Any capital loss on the asset transferred will be realized and will be included in your personal taxable income.
This means that to the extent there is a capital gain on the transfer of assets into your SMSF the capital gains tax cost needs to be considered before implementing this strategy. In some cases shares will have been held for many years and the capital gains will be significant. However this does not automatically mean that you should avoid this strategy for fear of paying some tax now.
Minimising Capital Gains Tax on Asset Transfers
Let's assume that you have held shares valued at $450,000 in your personal name and have an unrealized capital gain of $150,000. You are close to retirement and are keen to consolidate your personal investments into your SMSF with the knowledge that earnings and capital gains in the SMSF will be tax free when you commence a Pension.
If the shares are transferred whilst you are still working, and assuming you are on the top marginal tax rate, you will trigger a $150,000 capital gain. After applying the 50% CGT exemption, $75,000 will be taxable at the top tax rate of 47%. A tax bill of $35,250! Ouch!
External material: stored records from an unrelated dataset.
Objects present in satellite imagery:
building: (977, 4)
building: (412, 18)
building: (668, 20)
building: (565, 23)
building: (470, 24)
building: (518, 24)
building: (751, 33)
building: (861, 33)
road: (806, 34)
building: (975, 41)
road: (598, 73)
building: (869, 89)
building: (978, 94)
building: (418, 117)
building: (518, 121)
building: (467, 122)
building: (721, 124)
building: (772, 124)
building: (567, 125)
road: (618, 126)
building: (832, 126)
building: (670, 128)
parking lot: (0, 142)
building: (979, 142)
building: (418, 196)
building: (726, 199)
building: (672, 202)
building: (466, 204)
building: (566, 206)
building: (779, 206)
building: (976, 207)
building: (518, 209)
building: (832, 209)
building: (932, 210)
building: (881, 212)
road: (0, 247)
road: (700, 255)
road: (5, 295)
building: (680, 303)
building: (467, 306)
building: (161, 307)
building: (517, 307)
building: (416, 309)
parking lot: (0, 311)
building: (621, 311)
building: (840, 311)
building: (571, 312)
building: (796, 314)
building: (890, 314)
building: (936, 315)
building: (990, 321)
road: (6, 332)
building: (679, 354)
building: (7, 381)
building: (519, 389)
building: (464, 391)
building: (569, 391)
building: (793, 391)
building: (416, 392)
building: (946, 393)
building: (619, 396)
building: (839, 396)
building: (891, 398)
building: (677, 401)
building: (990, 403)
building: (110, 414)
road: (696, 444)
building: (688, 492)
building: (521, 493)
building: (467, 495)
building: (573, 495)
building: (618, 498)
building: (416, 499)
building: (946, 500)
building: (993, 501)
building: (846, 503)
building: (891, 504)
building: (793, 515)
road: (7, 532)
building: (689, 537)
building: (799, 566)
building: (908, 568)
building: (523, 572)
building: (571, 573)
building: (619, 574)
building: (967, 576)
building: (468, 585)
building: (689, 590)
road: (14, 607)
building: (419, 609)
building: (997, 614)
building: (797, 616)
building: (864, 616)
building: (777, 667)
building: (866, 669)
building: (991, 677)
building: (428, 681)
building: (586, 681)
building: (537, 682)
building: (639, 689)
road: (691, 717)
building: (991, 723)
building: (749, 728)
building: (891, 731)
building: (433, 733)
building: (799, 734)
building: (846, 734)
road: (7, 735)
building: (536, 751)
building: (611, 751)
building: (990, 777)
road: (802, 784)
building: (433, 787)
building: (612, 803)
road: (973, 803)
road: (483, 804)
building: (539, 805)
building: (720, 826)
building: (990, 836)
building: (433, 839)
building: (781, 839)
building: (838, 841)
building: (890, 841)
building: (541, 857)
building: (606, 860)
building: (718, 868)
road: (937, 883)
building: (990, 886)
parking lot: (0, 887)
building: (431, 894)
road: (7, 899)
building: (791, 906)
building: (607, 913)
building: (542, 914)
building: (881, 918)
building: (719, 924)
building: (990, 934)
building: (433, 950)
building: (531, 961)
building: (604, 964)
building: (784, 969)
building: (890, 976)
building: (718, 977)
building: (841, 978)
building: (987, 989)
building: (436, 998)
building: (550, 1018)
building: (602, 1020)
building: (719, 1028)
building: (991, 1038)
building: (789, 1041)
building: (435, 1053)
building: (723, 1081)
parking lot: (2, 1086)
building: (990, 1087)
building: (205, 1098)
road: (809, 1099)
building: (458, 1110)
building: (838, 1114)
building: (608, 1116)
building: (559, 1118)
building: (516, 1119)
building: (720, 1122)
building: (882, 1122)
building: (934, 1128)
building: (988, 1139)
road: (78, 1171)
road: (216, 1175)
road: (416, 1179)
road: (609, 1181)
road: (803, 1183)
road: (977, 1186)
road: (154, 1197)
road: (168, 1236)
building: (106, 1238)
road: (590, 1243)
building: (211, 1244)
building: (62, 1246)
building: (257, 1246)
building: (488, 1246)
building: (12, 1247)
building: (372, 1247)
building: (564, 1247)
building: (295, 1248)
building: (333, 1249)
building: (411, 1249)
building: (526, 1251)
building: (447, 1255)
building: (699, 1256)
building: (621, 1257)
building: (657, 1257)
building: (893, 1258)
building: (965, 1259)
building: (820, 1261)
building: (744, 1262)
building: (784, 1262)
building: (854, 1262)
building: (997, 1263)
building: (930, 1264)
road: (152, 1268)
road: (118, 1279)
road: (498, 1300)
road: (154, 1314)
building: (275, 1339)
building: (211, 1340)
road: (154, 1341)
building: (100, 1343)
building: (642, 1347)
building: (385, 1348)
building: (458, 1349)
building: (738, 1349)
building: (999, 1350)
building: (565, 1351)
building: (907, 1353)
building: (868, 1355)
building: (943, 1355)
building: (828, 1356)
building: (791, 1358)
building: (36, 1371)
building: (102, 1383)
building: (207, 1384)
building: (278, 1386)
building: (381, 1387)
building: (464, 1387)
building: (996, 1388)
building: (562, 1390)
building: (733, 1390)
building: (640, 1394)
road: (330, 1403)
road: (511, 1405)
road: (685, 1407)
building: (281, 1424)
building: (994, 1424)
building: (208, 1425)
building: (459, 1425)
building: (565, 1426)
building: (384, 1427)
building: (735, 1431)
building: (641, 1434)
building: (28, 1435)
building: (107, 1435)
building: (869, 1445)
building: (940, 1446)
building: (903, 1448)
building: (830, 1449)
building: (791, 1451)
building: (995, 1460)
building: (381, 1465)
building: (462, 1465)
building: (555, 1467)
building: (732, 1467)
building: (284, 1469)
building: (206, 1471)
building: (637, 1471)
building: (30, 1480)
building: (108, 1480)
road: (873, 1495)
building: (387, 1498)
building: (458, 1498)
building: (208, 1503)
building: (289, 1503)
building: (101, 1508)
If however you defer the transfer until the first year after you stop working and assuming you are under 65 you can dramatically alter the tax bill. This is because you will have no salary income in the year of the transfer and you also will be able to claim a tax deduction on the transfer (up to a maximum of $25,000). In the same example you can claim the maximum tax deduction on the contribution of $25,000 reducing the taxable capital gain to only $50,000. Tax on the transfer is reduced to only $12,547 (i.e. $3,750 on the $25,000 super contribution at a tax rate 15% and $8,797 on the $50,000 capital gain remaining in your personal name). This is a tax saving of around $22,700! If the capital gain is greater than $150,000 you can average the tax bill down by spreading the transfer over more than 1 year.
In the above example the Investor will enjoy tax free income on the $450,000 transferred into the SMSF as well as paying no tax on the capital growth on the investment once your SMSF is fully in Tax Free Retirement Pension Phase. Assuming that the investment generates 8% in income and realized capital gains per annum, the $40,000 will be tax free to the SMSF after the Member commences a Simple Account Based Pension. This is a tax saving of approximately $5,000 per annum compared to the tax payable had the income and realized capital gains been derived in the Member's personal name. Over an average retirement period of 30 years this can add hundreds of thousands of dollars to your final Super Benefit. In the above example the value judgment that the Investor must make is this: Is it worthwhile to pay $12,547 in tax today to save $5,000 in tax every year on the $450,000 Investment. We think it definitely is, because within three years you will have recouped the original tax bill of $12,000. Future tax savings will be yours to keep. However this is our opinion and you will have yours. This is the value judgment each Investor faces when considering consolidating investments outside super into their SMSF.